Но самая большая удача Нигерии последнего времени, которая, скорее всего, окажется даже важнее, чем повышение цен на нефть, о чем многие забывают, заключается в серии бескровных смен правительств, приведших Джонатана к власти после долгих лет переворотов, политических убийств и жестоких диктатур. Более того, приход Гудлака Джонатана к вершинам государственной власти счастливо совпал с быстрым созреванием нигерийской демократии. Яр-Адуа в 2007 году одержал победу в основном мошенническими способами, но это был первый случай демократической, ненасильственной смены власти (то есть не путем переворота) в новейшей истории Нигерии. И с каждым шагом этот процесс становился все чище. В 2009 году Джонатан занял пост президента страны в полном в соответствии с духом и буквой Конституции и первым делом назначил главой новой избирательной комиссии надежного, всеми уважаемого человека. Президентские выборы, проведенные под его руководством в апреле 2011 года, на которых Джонатан без труда победил, получили очень высокую оценку международных наблюдателей: они назвали их на редкость прозрачными и справедливыми.

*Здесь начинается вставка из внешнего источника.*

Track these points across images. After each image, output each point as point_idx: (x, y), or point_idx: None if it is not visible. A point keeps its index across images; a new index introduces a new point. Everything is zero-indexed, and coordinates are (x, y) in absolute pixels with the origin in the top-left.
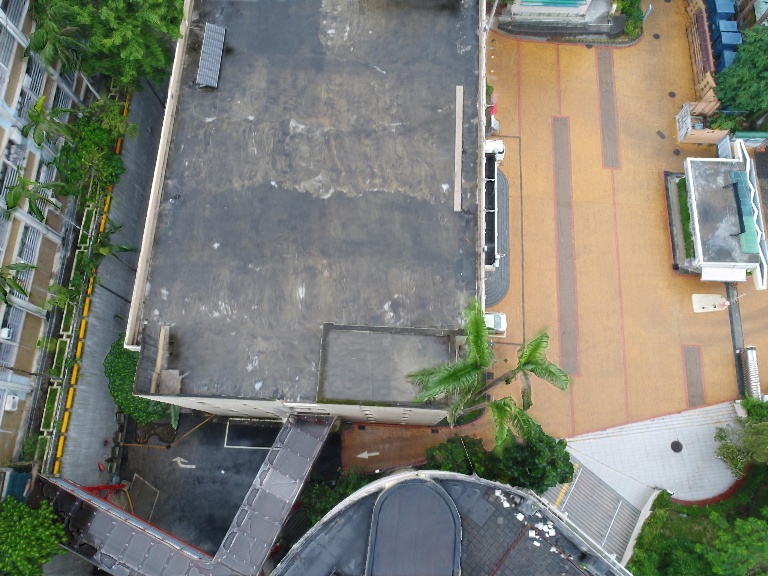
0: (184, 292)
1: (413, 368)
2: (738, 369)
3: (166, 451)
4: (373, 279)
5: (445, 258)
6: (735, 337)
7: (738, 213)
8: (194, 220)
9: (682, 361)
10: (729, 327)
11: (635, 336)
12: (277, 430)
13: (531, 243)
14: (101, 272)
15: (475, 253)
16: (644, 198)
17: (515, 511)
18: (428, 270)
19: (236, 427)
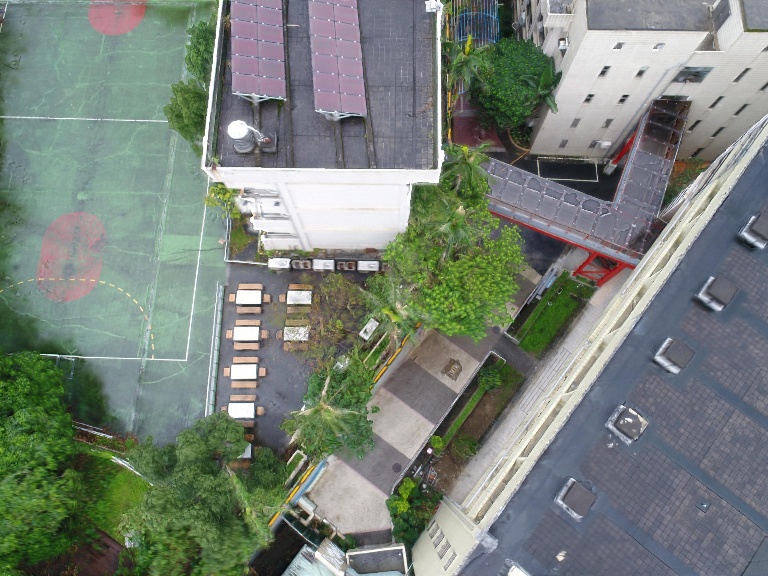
0: None
1: None
2: None
3: None
4: None
5: None
6: None
7: None
8: None
9: None
10: None
11: None
12: (581, 166)
13: None
14: None
15: None
16: None
17: None
18: None
19: (545, 164)
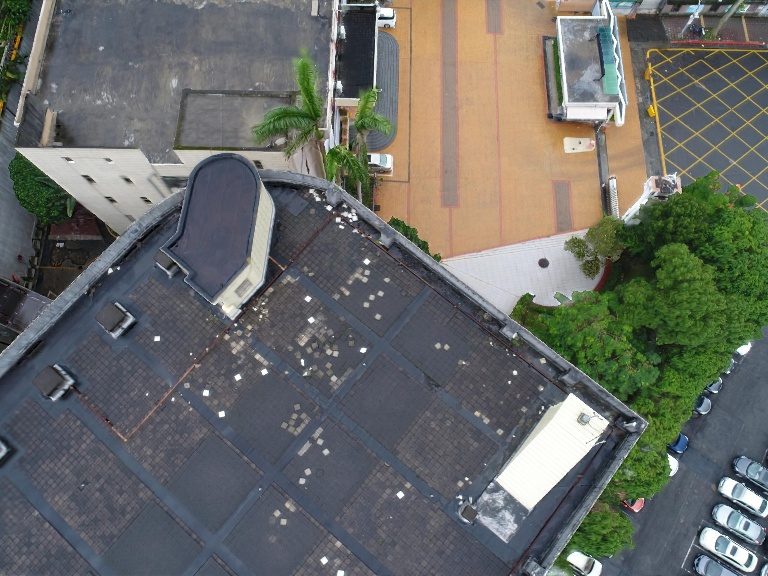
0: (71, 86)
1: (258, 121)
2: (603, 200)
3: (78, 272)
4: (238, 71)
5: (302, 53)
6: (602, 174)
7: (600, 60)
8: (82, 29)
9: (552, 194)
10: (597, 165)
11: (510, 173)
12: None
13: (418, 97)
14: (12, 101)
15: (328, 49)
16: (523, 58)
17: (325, 204)
18: (286, 63)
19: None
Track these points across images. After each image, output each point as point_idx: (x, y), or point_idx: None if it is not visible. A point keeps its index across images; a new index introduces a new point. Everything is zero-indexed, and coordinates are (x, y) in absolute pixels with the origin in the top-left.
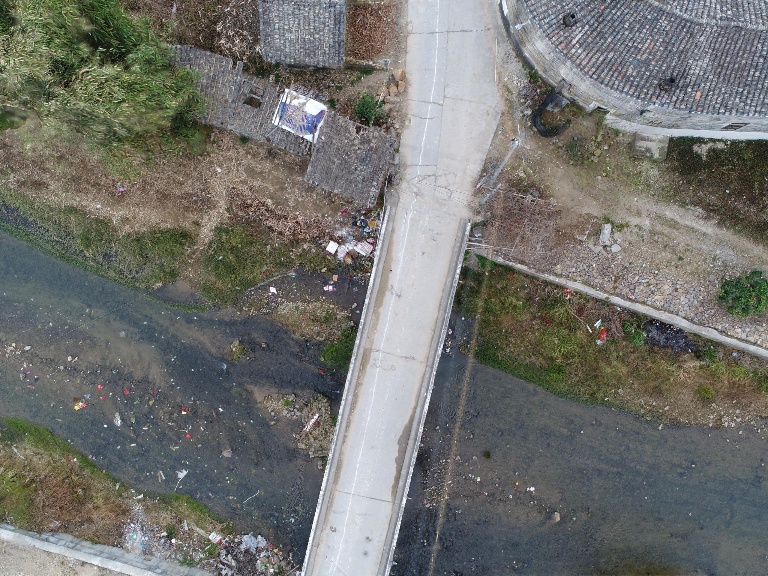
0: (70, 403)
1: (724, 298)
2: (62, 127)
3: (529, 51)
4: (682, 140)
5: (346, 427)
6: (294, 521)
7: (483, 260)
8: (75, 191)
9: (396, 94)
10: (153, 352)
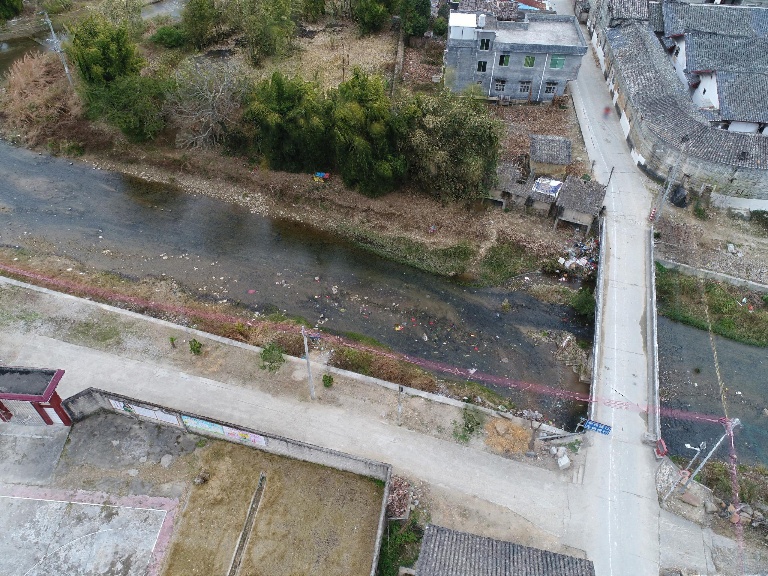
0: (392, 327)
1: None
2: (404, 202)
3: (662, 170)
4: (756, 212)
5: (602, 314)
6: (561, 406)
7: (659, 265)
8: (404, 230)
9: None
10: (448, 306)
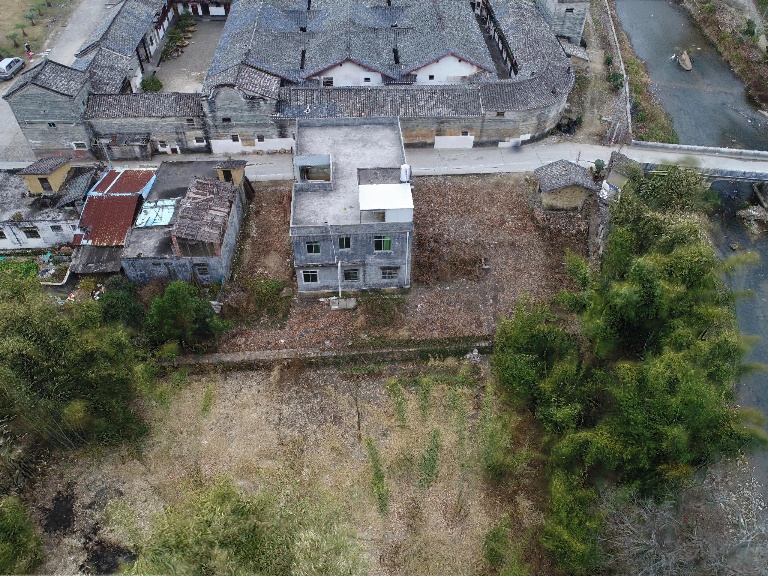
0: None
1: None
2: None
3: None
4: None
5: None
6: None
7: None
8: None
9: None
10: (764, 285)
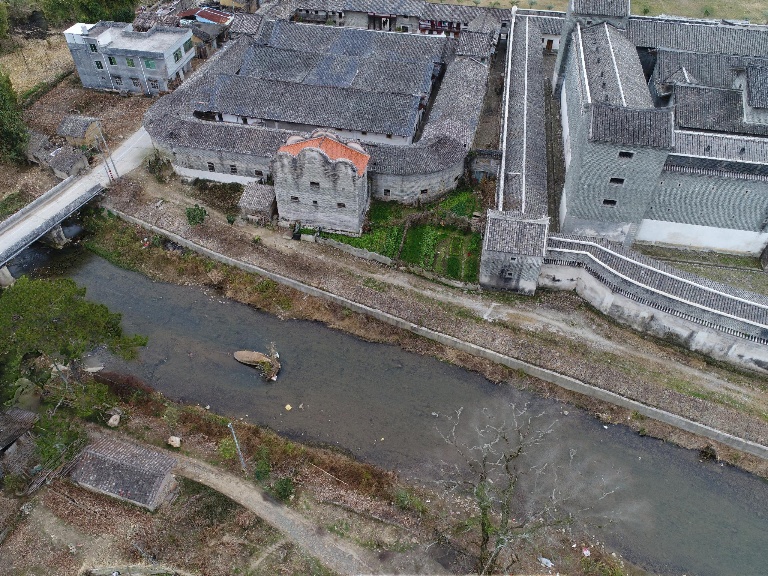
0: None
1: None
2: None
3: None
4: None
5: (0, 235)
6: None
7: (109, 213)
8: None
9: (103, 157)
10: None
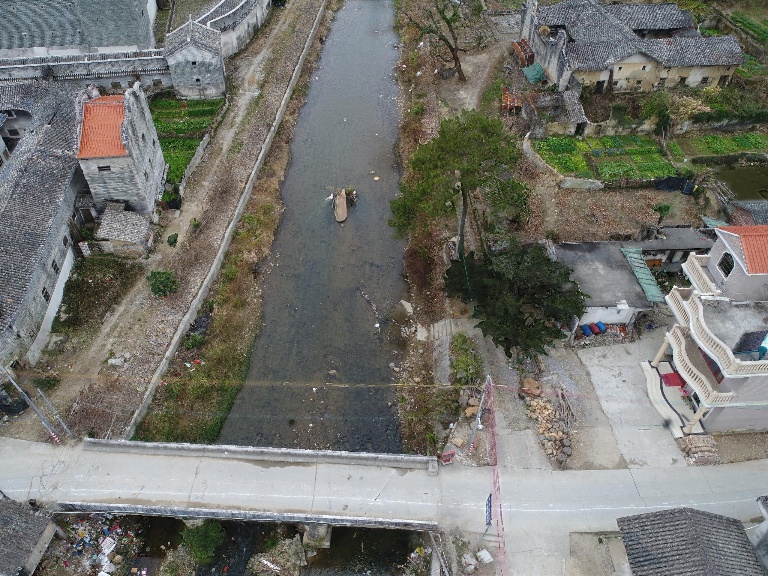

Важность этого поворота к стабильности в самой густонаселенной стране Африки, как и личности самого Гудлака Джонатана, не следует недооценивать. Мятеж в южном регионе дельты в некотором смысле был дальним отголоском гражданской войны периода 1967–1970 годов, стравившей сепаратистов христианского юга с властями, в те времена представлявшими мусульманский север. Это разделение и сегодня очень оживляет нигерийскую политику: на выборах Джонатан, сам южанин, победил во всех южных штатах и ни в одном северном. Однако, еще будучи вице-президентом, он сыграл главную роль в переговорах о заключении важнейшего мирного договора, в соответствии с которым повстанцы из дельты Нигера сложили оружие в обмен на безопасный переход к гражданской жизни. До подписания данного соглашения в середине 2009 года объемы добычи нефти в Нигерии стремительно сокращались, а после выросли более чем на 20 процентов, до 2,2 миллиона баррелей в день. Очевидно, что если эта новая для страны политическая стабильность сохранится, она уже в ближайшие годы подготовит почву для еще больших достижений Нигерии как производителя нефти.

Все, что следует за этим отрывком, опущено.